AZERBAIJAN IS GROWING RAPIDLY, THANKS TO ITS OIL

Publication: Eurasia Daily Monitor Volume: 3 Issue: 143

The July 13 opening ceremony of the Baku-Tbilisi-Ceyhan pipeline marked the beginning a new era in the history of Azerbaijan, Georgia, and Turkey. Azerbaijan is already begun to collect dividends from its oil sales, as reflected in a recent public announcement by Azerbaijani officials on economic developments in the first six months of 2006.

Last week, the head of Azerbaijan’s State Statistics Committee, Arif Valiyev, released the country’s economic indicators for January-June 2006. Valiyev stated that Azerbaijan’s GDP has reached $7.81 billion and GDP per capita grew at 34.7% rate.

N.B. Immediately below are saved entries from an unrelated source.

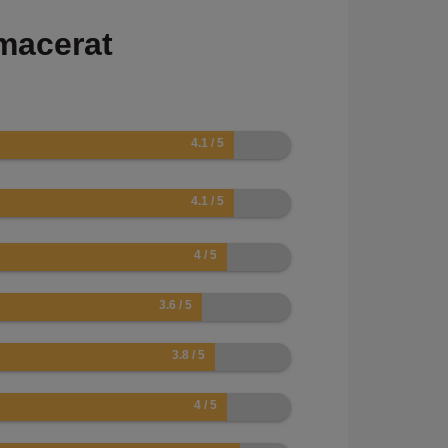
macerat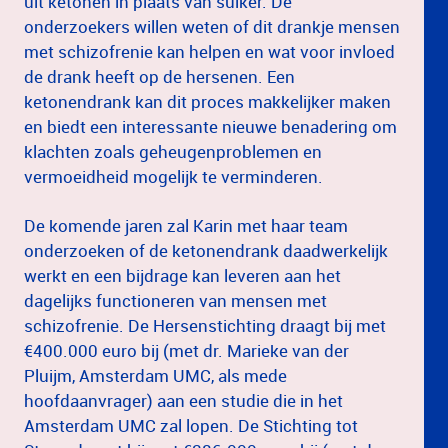
uit ketonen in plaats van suiker. De
onderzoekers willen weten of dit drankje mensen
met schizofrenie kan helpen en wat voor invloed
de drank heeft op de hersenen. Een
ketonendrank kan dit proces makkelijker maken
en biedt een interessante nieuwe benadering om
klachten zoals geheugenproblemen en
vermoeidheid mogelijk te verminderen.
De komende jaren zal Karin met haar team
onderzoeken of de ketonendrank daadwerkelijk
werkt en een bijdrage kan leveren aan het
dagelijks functioneren van mensen met
schizofrenie. De Hersenstichting draagt bij met
€400.000 euro bij (met dr. Marieke van der
Pluijm, Amsterdam UMC, als mede
hoofdaanvrager) aan een studie die in het
Amsterdam UMC zal lopen. De Stichting tot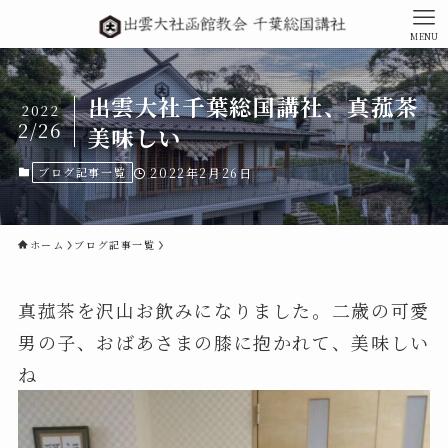
MENU
出雲大社千葉総国講社、真菰茶
2022
2/26
美味しい
ブログ記事一覧
2022年2月26日
ホーム
ブログ記事一覧
真菰茶を沢山お飲みになりました。二歳の可愛
男の子、おばあさまの膝に抱かれて、美味しい
ね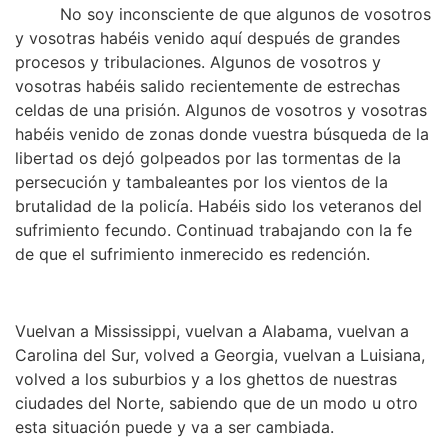
No soy inconsciente de que algunos de vosotros
y vosotras habéis venido aquí después de grandes
procesos y tribulaciones. Algunos de vosotros y
vosotras habéis salido recientemente de estrechas
celdas de una prisión. Algunos de vosotros y vosotras
habéis venido de zonas donde vuestra búsqueda de la
libertad os dejó golpeados por las tormentas de la
persecución y tambaleantes por los vientos de la
brutalidad de la policía. Habéis sido los veteranos del
sufrimiento fecundo. Continuad trabajando con la fe
de que el sufrimiento inmerecido es redención.
Vuelvan a Mississippi, vuelvan a Alabama, vuelvan a
Carolina del Sur, volved a Georgia, vuelvan a Luisiana,
volved a los suburbios y a los ghettos de nuestras
ciudades del Norte, sabiendo que de un modo u otro
esta situación puede y va a ser cambiada.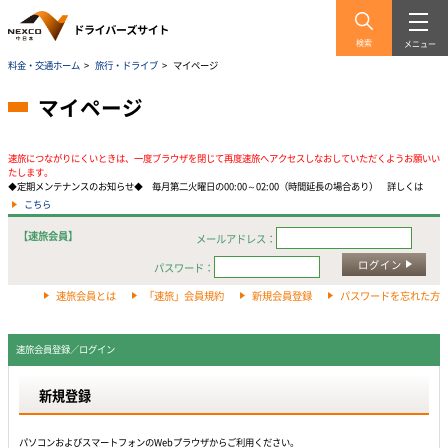
検索
メニュー
料金・交通ホーム
>
旅行・ドライブ
>
マイページ
マイページ
速旅につながりにくいときは、一度ブラウザを閉じて再度速旅へアクセスしなおしていただくようお願いい
たします。
◆定期メンテナンスのお知らせ◆ 毎月第二火曜日の00:00～02:00（時間延長の場合あり） 詳しくは
こちら
【速旅会員】
メールアドレス：
ログイン
パスワード：
速旅会員とは
「速旅」会員規約
新規会員登録
パスワードを忘れた方
速旅会員登録／ログイン
新規登録
パソコンおよびスマートフォンのWebプラウザからご利用ください。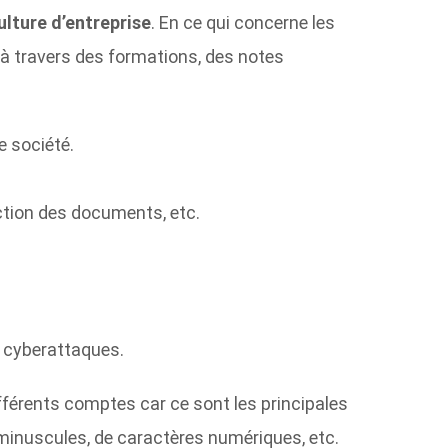
ulture d’entreprise
. En ce qui concerne les
 à travers des formations, des notes
e société.
ruction des documents, etc.
es cyberattaques.
fférents comptes car ce sont les principales
minuscules, de caractères numériques, etc.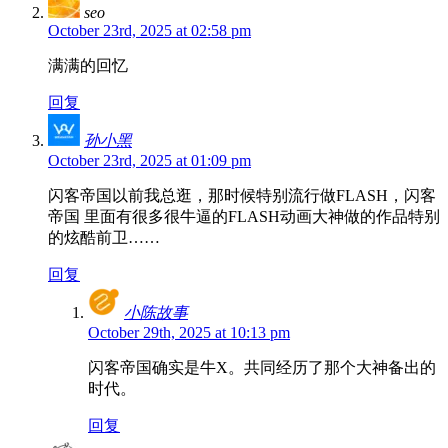
seo
October 23rd, 2025 at 02:58 pm
满满的回忆
回复
孙小黑
October 23rd, 2025 at 01:09 pm
闪客帝国以前我总逛，那时候特别流行做FLASH，闪客
帝国 里面有很多很牛逼的FLASH动画大神做的作品特别
的炫酷前卫……
回复
小陈故事
October 29th, 2025 at 10:13 pm
闪客帝国确实是牛X。共同经历了那个大神备出的
时代。
回复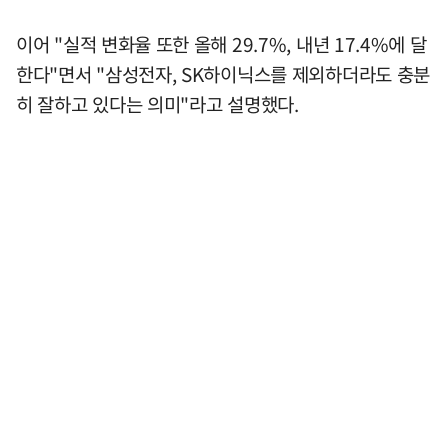
이어 "실적 변화율 또한 올해 29.7%, 내년 17.4%에 달
한다"면서 "삼성전자, SK하이닉스를 제외하더라도 충분
히 잘하고 있다는 의미"라고 설명했다.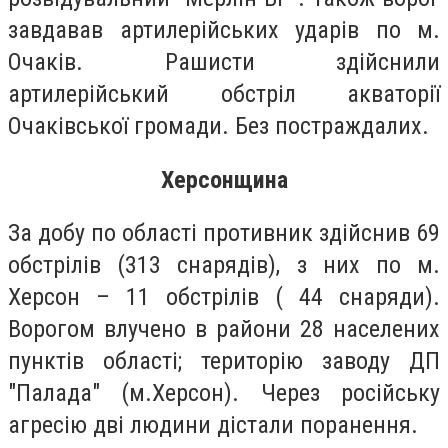
завдавав артилерійських ударів по м.
Очаків. Рашисти здійснили
артилерійський обстріл акваторії
Очаківської громади. Без постраждалих.
Херсонщина
За добу по області противник здійснив 69
обстрілів (313 снарядів), з них по м.
Херсон – 11 обстрілів ( 44 снаряди).
Ворогом влучено в райони 28 населених
пунктів області; територію заводу ДП
"Палада" (м.Херсон). Через російську
агресію дві людини дістали поранення.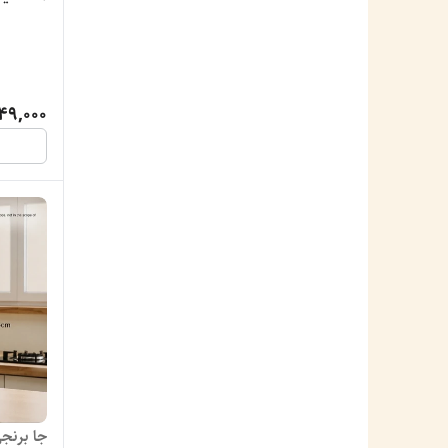
49,000
جا برنجی 10کیلویی برند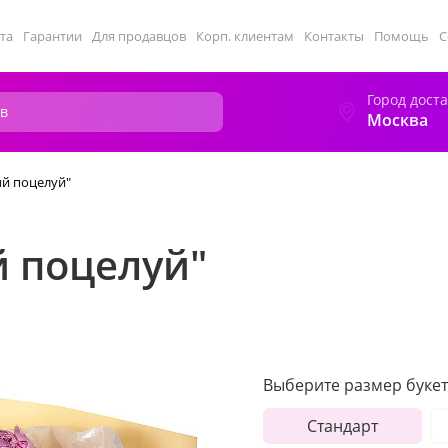
та
Гарантии
Для продавцов
Корп. клиентам
Контакты
Помощь
С
Город дост
Москва
ый поцелуй"
й поцелуй"
Выберите размер букет
Стандарт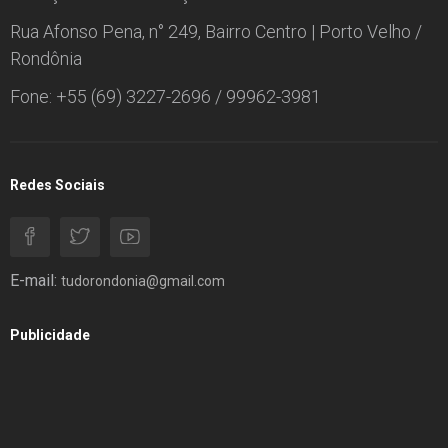
Rua Afonso Pena, n° 249, Bairro Centro | Porto Velho /
Rondônia
Fone: +55 (69) 3227-2696 / 99962-3981
Redes Sociais
E-mail:
tudorondonia@gmail.com
Publicidade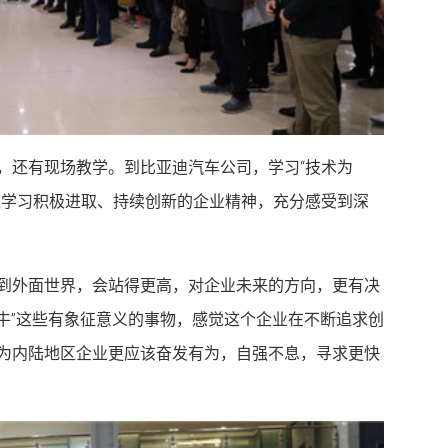
，还有现场教学。到比亚迪汽车公司，学习“技术为
区学习积极进取、持续创新的企业精神，充分感受到深
到外面世界，会站得更高，对企业未来的方向，更有决
犀牛”这些有象征意义的事物，感觉这个企业在不断追求创
为内陆地区企业更应该奋发有为，自强不息，寻求更快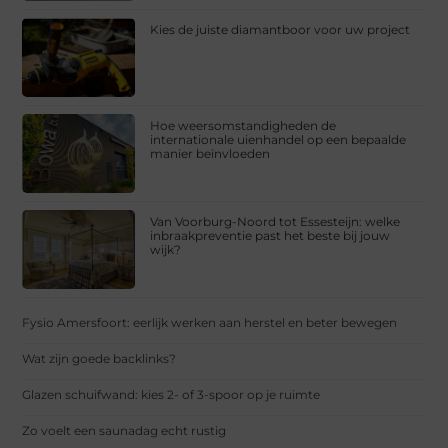
Kies de juiste diamantboor voor uw project
Hoe weersomstandigheden de
internationale uienhandel op een bepaalde
manier beïnvloeden
Van Voorburg-Noord tot Essesteijn: welke
inbraakpreventie past het beste bij jouw
wijk?
Fysio Amersfoort: eerlijk werken aan herstel en beter bewegen
Wat zijn goede backlinks?
Glazen schuifwand: kies 2- of 3-spoor op je ruimte
Zo voelt een saunadag echt rustig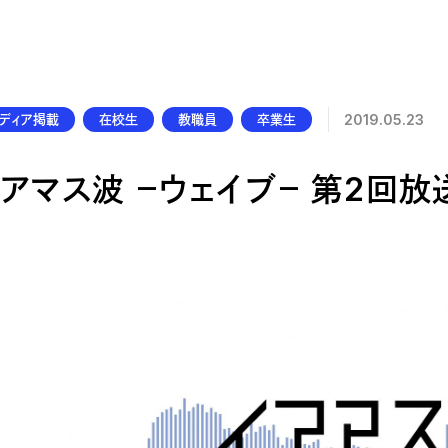
公的研究費の管理・監査体制
研究活動における不正行為への管理体制
ディア掲載
在校生
教職員
卒業生
2019.05.23
アマス波 －ウェイブ－ 第2回放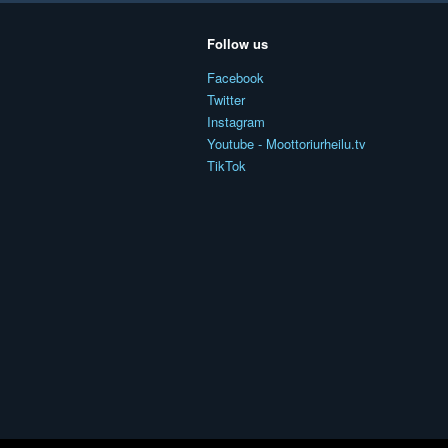
Follow us
Facebook
Twitter
Instagram
Youtube - Moottoriurheilu.tv
TikTok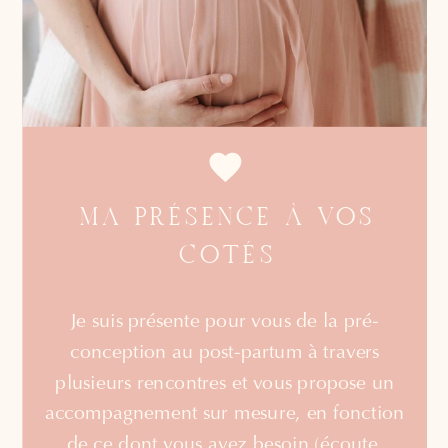
MA PRÉSENCE À VOS
COTÉS
Je suis présente pour vous de la pré-
conception au post-partum à travers
plusieurs rencontres et vous propose un
accompagnement sur mesure, en fonction
de ce dont vous avez besoin (écoute,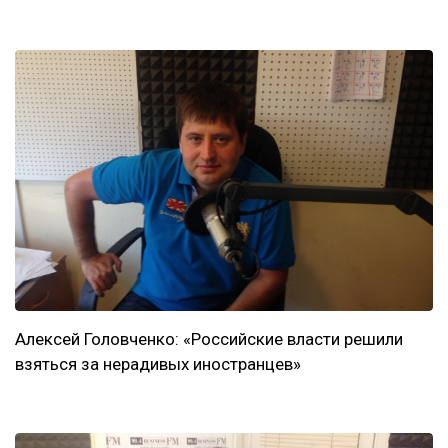
Алексей Головченко: «Российские власти решили
взяться за нерадивых иностранцев»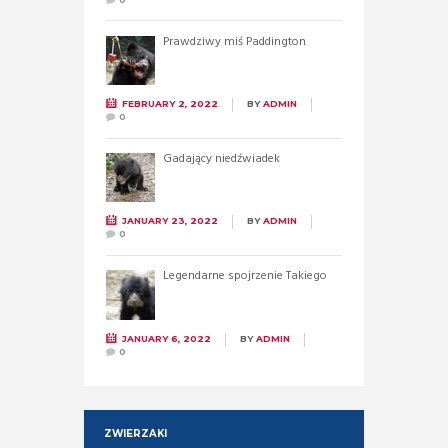
Prawdziwy miś Paddington
FEBRUARY 2, 2022
BY
ADMIN
0
Gadający niedźwiadek
JANUARY 23, 2022
BY
ADMIN
0
Legendarne spojrzenie Takiego
JANUARY 6, 2022
BY
ADMIN
0
ZWIERZAKI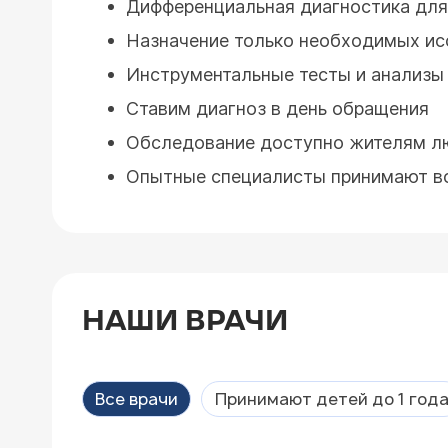
Дифференциальная диагностика для
Назначение только необходимых и
Инструментальные тесты и анализы 
Ставим диагноз в день обращения
Обследование доступно жителям л
Опытные специалисты принимают вс
НАШИ ВРАЧИ
Все врачи
Принимают детей до 1 год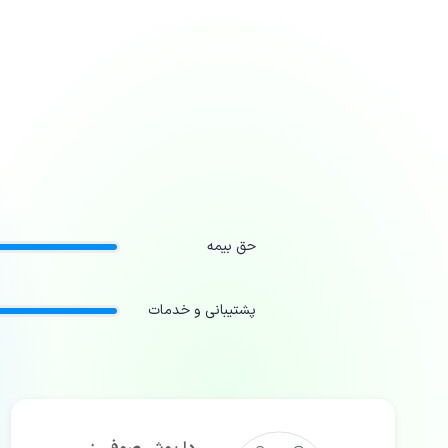
حق بیمه
پشتیبانی و خدمات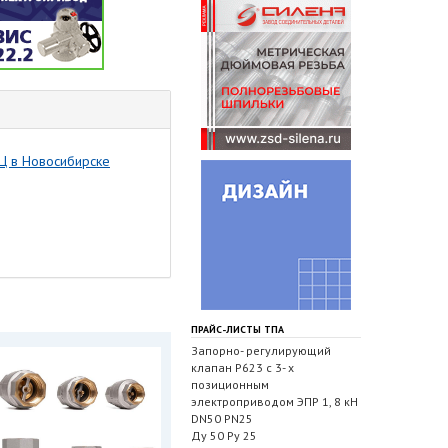
Ц в Новосибирске
ПРАЙС-ЛИСТЫ ТПА
Запорно- регулирующий
клапан Р623 с 3- х
позиционным
электроприводом ЭПР 1, 8 кН
DN50 PN25
Ду 50 Ру 25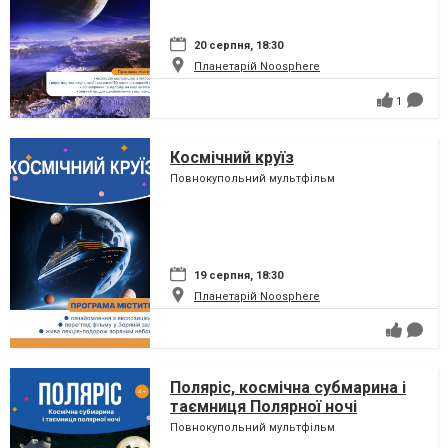
20 серпня, 18:30
Планетарій Noosphere
1
Космічний круїз
Повнокупольний мультфільм
19 серпня, 18:30
Планетарій Noosphere
Поляріс, космічна субмарина і
таємниця Полярної ночі
Повнокупольний мультфільм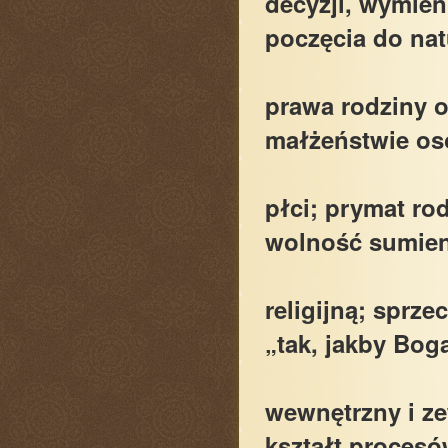
decyzji, wymien
poczęcia do nat
prawa rodziny 
małżeństwie os
płci; prymat ro
wolność sumien
religijną; sprz
„tak, jakby Bog
wewnętrzny i ze
kształt proces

It is up 36.3% compared to the GDP rate for the same period in 2005, reaching 5.248 billion manat (AZN). Azerbaijan’s GDP is forecasted to reach AZN 14.420 billion by the end of 2006 (RIA-Novosti, July 19).

“The budget revenues in the first six months had grown 76.2% year-on-year to 1.292 billion manat ($1.45 billion), with spending rising 52.2% to 1.118 billion manat ($1.23 billion),” noted Valiyev (RIA-Novosti, July 19).

During the same period, the budget surplus accounted for $220 million and the inflation rate remained low at 5.6%. In addition, Valiyev said that Azerbaijan’s exports stood at $2.47 billion, an increase of 2.3 times from last year’s numbers, while imports decreased by 5.8% totaling $1.67 billion. Imports from members of the Commonwealth of Independent States (CIS) rose by 16.4% (Azeri-Press Information Agency, July 18).

Manufacturing led GDP, accounting for 68.6% of the total (AZN 4.901 million); services 29.3% (AZN 1.723 billion); net production and import taxes 7.3% (AZN 521.8 million) (Sharq, July 12).

As of July 1, Azerbaijan’s population reached 8.3 million, of which 47 % (3.9 million) are categorized as working class. Public savings in local banks rose by 36.8% to AZN 581.4 million and the average monthly salary reached 142 manat (about $156), 20.4% up from the last year (Azeri-Press Information Agency, July 18).

Azerbaijan also remained the fastest growing economy among the CIS countries with the highest GDP growth rate of more then 36%, according to separate numbers from the CIS statistics committee (Azernews, July 13).

Also on July 12, the State Privatization Committee of Azerbaijan celebrated the tenth year of privatization activities in the country. The head of the Committee, Kerem Gasanov, noted, “During 10 years of privatization, over 50 regulatory acts have been approved by the government to regulate this process” (Trend, July 12).

Gasanov added, “More than 35,000 small enterprises and facilities have been privatized [during this time]. Over 1,500 large and medium enterprises have been transformed into joint-stock companies [and] while 300,000 people became owners of property, nearly one million people benefited from the privatization” (Trend, July 12).

“Investment tenders for privatization resulted in $230 million investment. Today nearly 80% of GDP falls into the private sector. Since 1996, over 30 ministries, state committees, joint-ventures and companies have been abolished and their facilities made available for privatization,” concluded Gasanov (Trend, July 12).

According to the State Statistics Committee the rapid growth in the country is a result of successful developments in the oil sector. “The Committee concluded that the share of oil sector (both production and refining totaled over the past six months) is 74% of industrial production which grew at a rate of 49.5%, compared to the 1st half-year of 2005” (BakuToday.Net, July 18).

Baku has been trying to develop Azerbaijan’s non-oil sectors with the resources generated by oil revenues. In addition to programs dedicated to the development of regional economies, the government has been actively improving investment conditions in other sectors of the non-oil economy.

Most recently, the Azerbaijani delegation headed by Minister of Communications and Information Technology, Ali Abbasov, toured the United States and invited U.S. firms to Azerbaijan. Non-oil sectors like communications and information technology, agriculture, tourism and banking are seen as potential areas where the Azerbaijani government will invest heavily in attempt to strengthen its non-oil economy and thus avoid the curse of the “Dutch Disease.”